MARTIN: NPR’s Ashley Westerman talked to a former worker of the nuclear energy plant who labored there for months after Russians took it over, and he or she joins us now. Ashley, introduce us to this particular person.
ASHLEY WESTERMAN, BYLINE: Yeah. So I spoke with 32-year-old Andriy Tuz. He is a 10-year veteran on the Zaporizhzhia nuclear energy plant and has accomplished numerous jobs all through the years. However final yr, he bought a suggestion to affix the PR group as deputy, and he stated sure. After which he really turned head of PR on February 24. And he says the whole lot modified on March 3, when Russian tanks began rolling via the plant’s checkpoints.
MARTIN: And he was there, proper?
WESTERMAN: Sure. Or reasonably, he was residence in Enerhordar, which is the village closest to the plant. The village was attacked on March 3 after which the plant that evening.
ANDRIY TUV: (By interpreter) There was taking pictures. Not solely the tanks have been taking pictures, I additionally noticed some incoming missiles above the town. Heard explosions – they sounded identical to the crackle of fireworks.
WESTERMAN: And there have been dozens of army automobiles about. And Tuv says lots of the plant’s buildings have been hit by gunfire that evening. And whereas it was scary, he and others who labored there really figured they have been within the most secure place as a result of they could not think about both facet attacking the world.
MARTIN: Wow. I can not think about the stress of that. I imply, what did he let you know about working on the plant?

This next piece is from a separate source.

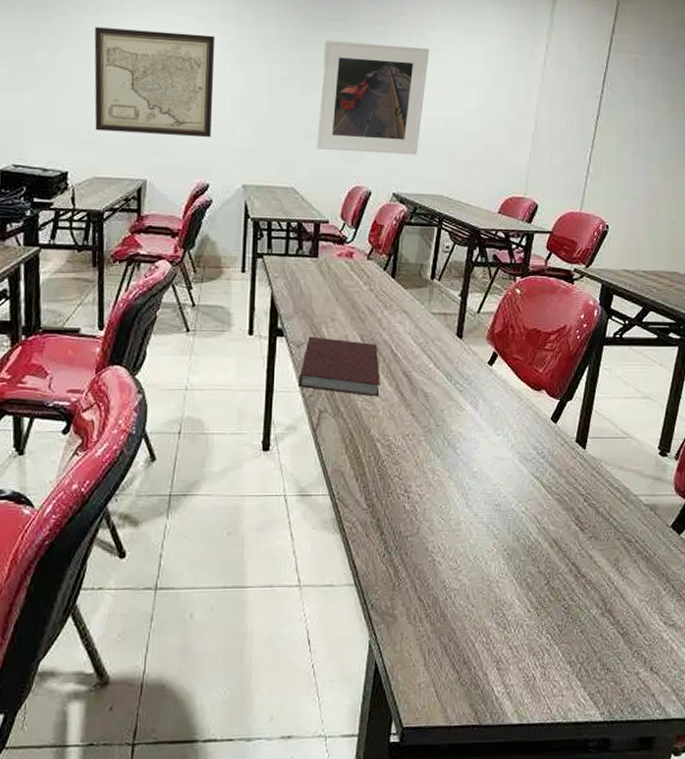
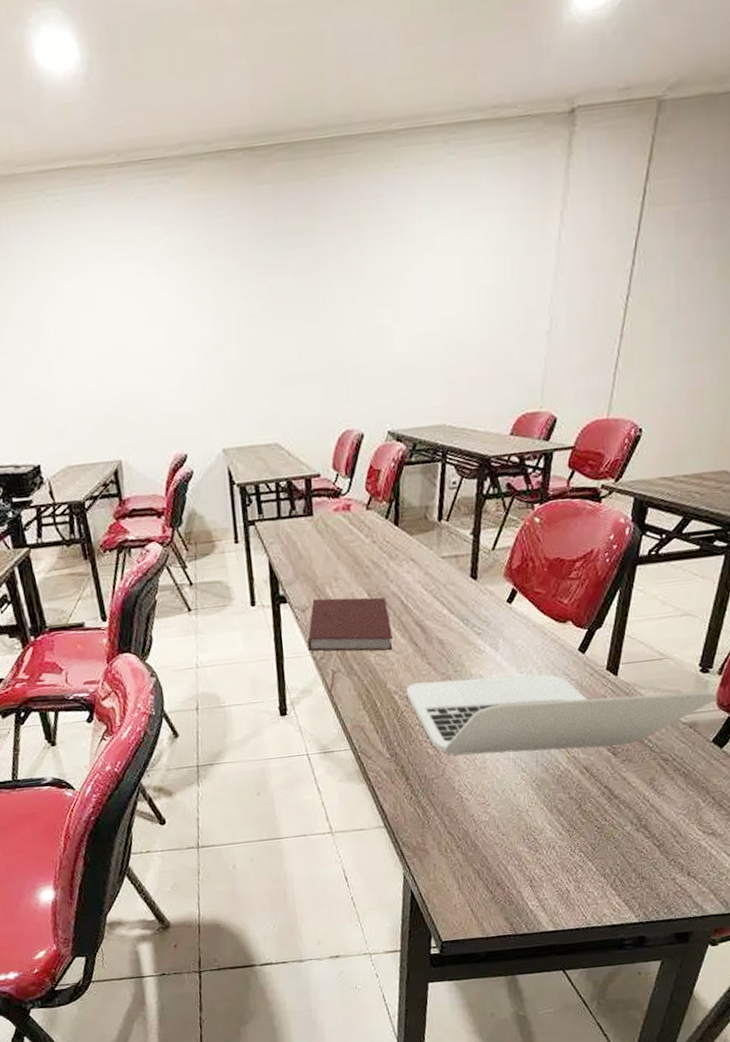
wall art: present [94,27,215,138] -> none [36,280,181,415]
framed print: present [317,40,430,155] -> none [292,247,417,395]
laptop: none [388,433,675,522] -> present [406,674,717,755]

WESTERMAN: Tuv says that within the first days, even the primary months, the Russians didn’t intrude of their work. They weren’t allowed of their office or to method the employees. However then issues modified.
TUV: (By interpreter) Russian troopers began making the rounds and have been forcing their solution to the workplaces of the Ukrainian employees.
WESTERMAN: He says it is not like they have been interfering within the day-to-day operations, Rachel. However simply having these troopers round had an enormous psychological influence on the employees and their households. It is only a huge emotional upheaval. And he says the plant went from some 11,500 personnel earlier than the conflict all the way down to 1,200, to 1,800 now, which has put much more stress on those that have determined to remain.
MARTIN: Yeah, I think about. Has any of this affected the precise operation of the plant?
WESTERMAN: So the plant, he says, has been working. The water stayed on, however there is no such thing as a web and really, little or no telephone service. However what’s most problematic is that the Russians have additionally parked and moved numerous army gear and munitions in or close to the advanced.
TUV: (By interpreter) Tanks and army automobiles have been additionally always transferring. Generally they have been subsequent to the facility models. The employees did not know what to do. They’d their rounds to make. They wanted to verify the gear, however there was a tank proper in entrance of it.
WESTERMAN: Tuv’s went to work on daily basis for 4 months, however issues simply bought progressively worse and worse as time went on.
MARTIN: And he has since escaped Ukraine. Does he nonetheless hold in touch with individuals he knew who’re working on the plant?
WESTERMAN: Sure, and he is really now in Switzerland. He says he nonetheless retains in contact along with his fellow employees on the plant.
TUV: (By interpreter) They’re made to remain at their office additional time throughout shelling. They do not have regular work schedule, and far fewer individuals are accessible now. They do not have backup in case somebody will get unwell. There’s sufficient employees, nevertheless it’s far more troublesome for them to carry out their duties.
WESTERMAN: He says individuals are scared, and so they need to go away. However he calls them heroes for guaranteeing the protection of the plant underneath such stress. And Tuv says the one proper factor to maintain the plant secure and the hundreds nonetheless working inside is to demilitarize the plant altogether.
MARTIN: NPR’s Ashley Westerman reporting from Lviv. Thanks a lot, Ashley.
Copyright © 2022 NPR. All rights reserved. Go to our web site phrases of use and permissions pages at www.npr.org for additional info.
NPR transcripts are created on a rush deadline by an NPR contractor. This textual content will not be in its ultimate type and could also be up to date or revised sooner or later. Accuracy and availability might range. The authoritative file of NPR’s programming is the audio file.